START INFORMATION SHOWN

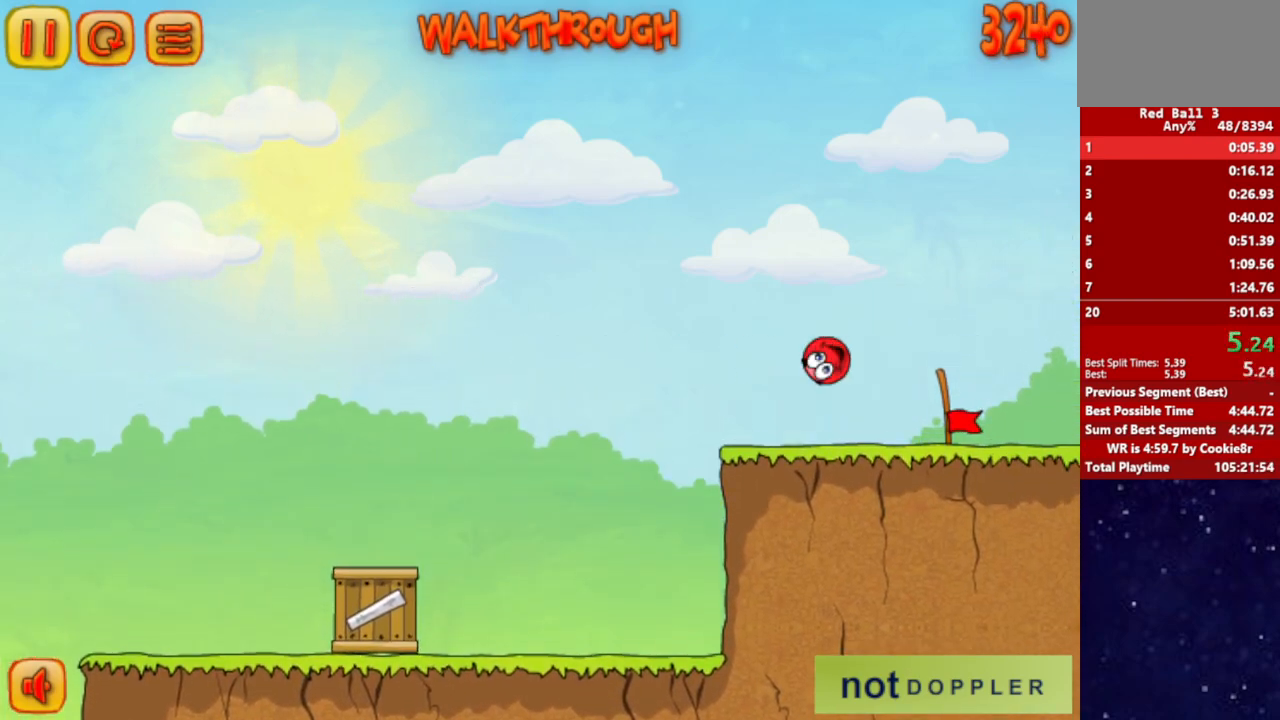
{"keys": ["right"], "events": []}
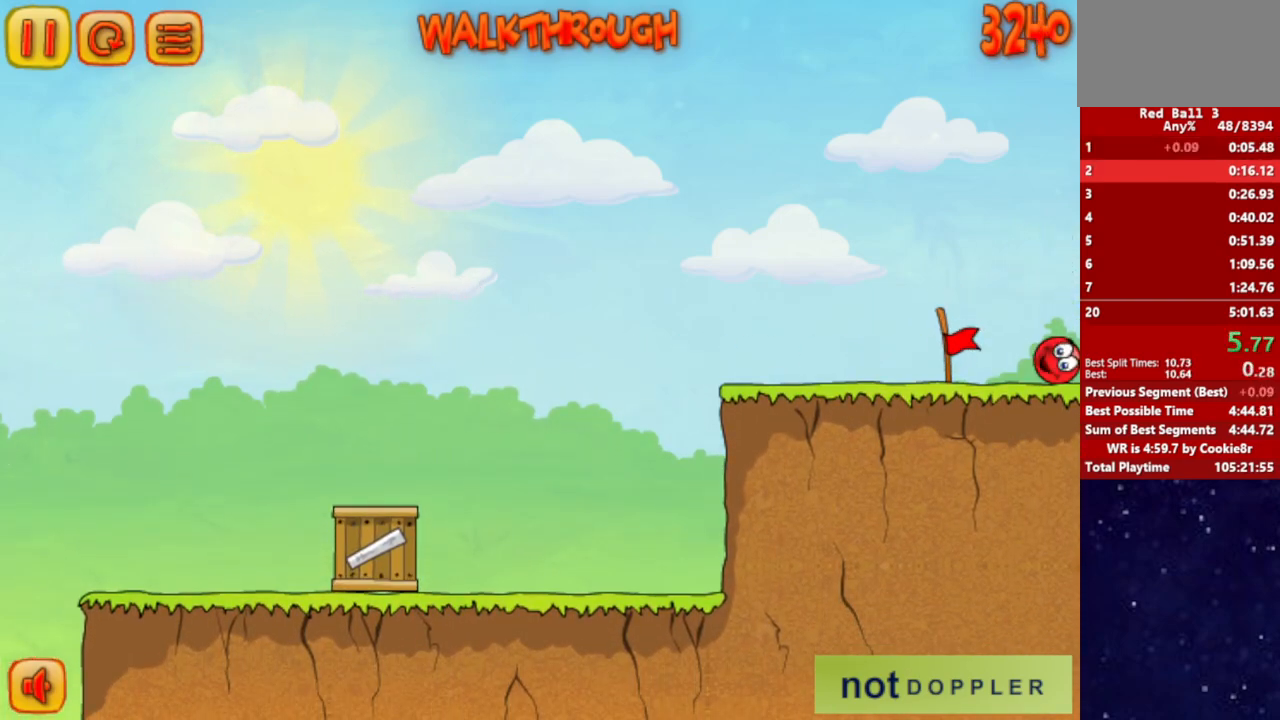
{"keys": ["right"], "events": [[267, "right", "up"], [333, "right", "down"]]}
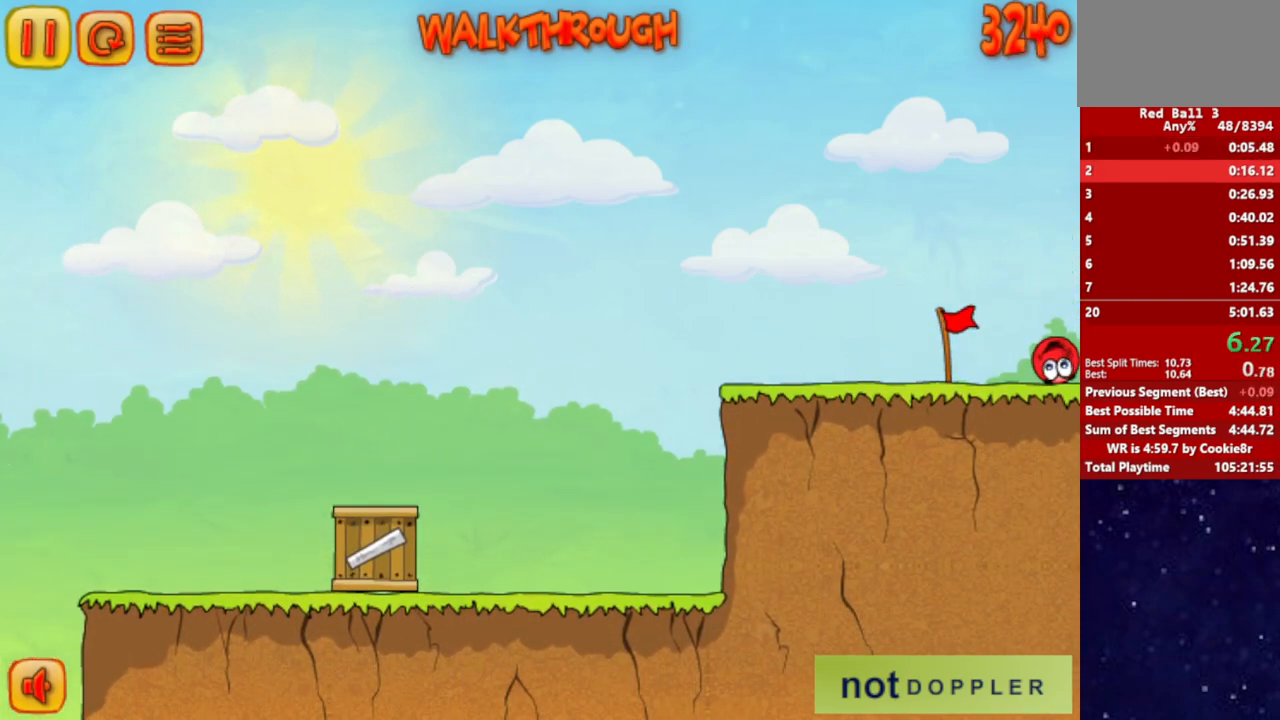
{"keys": ["right"], "events": []}
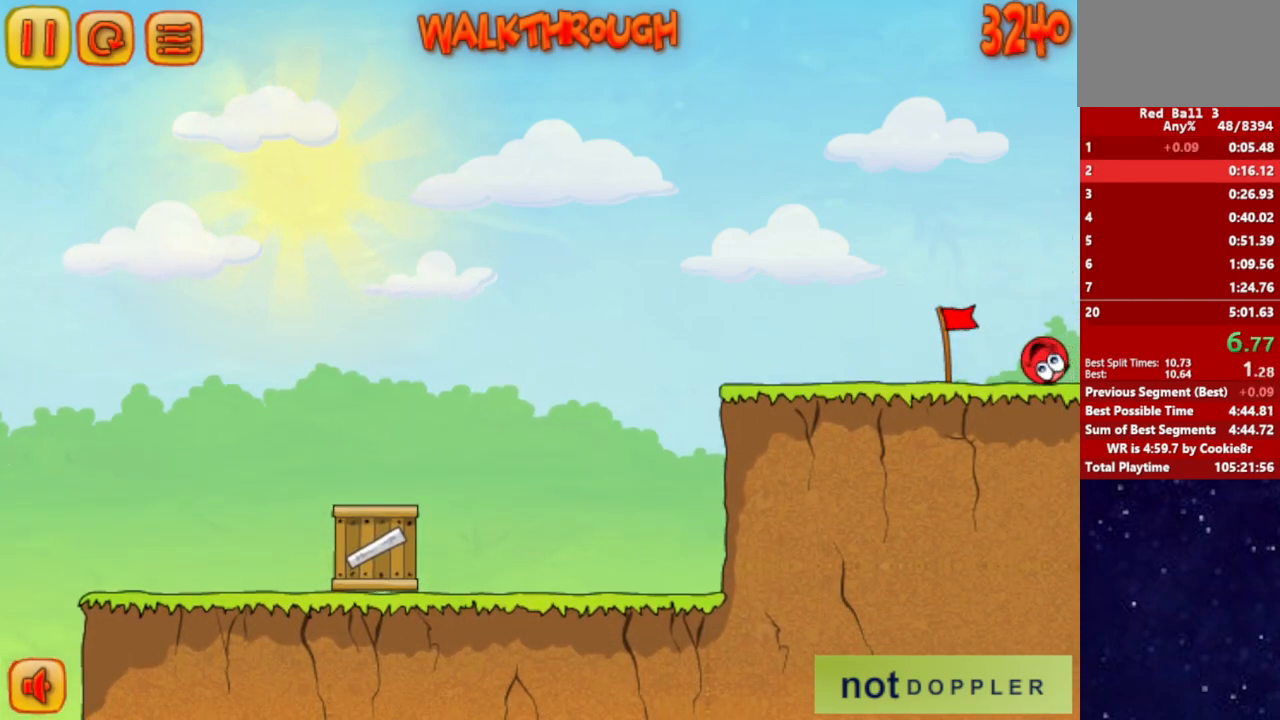
{"keys": ["right"], "events": []}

END INFORMATION SHOWN

**WORK TO COMPLETE:** Leave the pictures out and output the rest of the listing exactly.

**EXERCISE ANSWER:**
{"keys": ["right"], "events": []}
{"keys": ["right"], "events": [[267, "right", "up"], [333, "right", "down"]]}
{"keys": ["right"], "events": []}
{"keys": ["right"], "events": []}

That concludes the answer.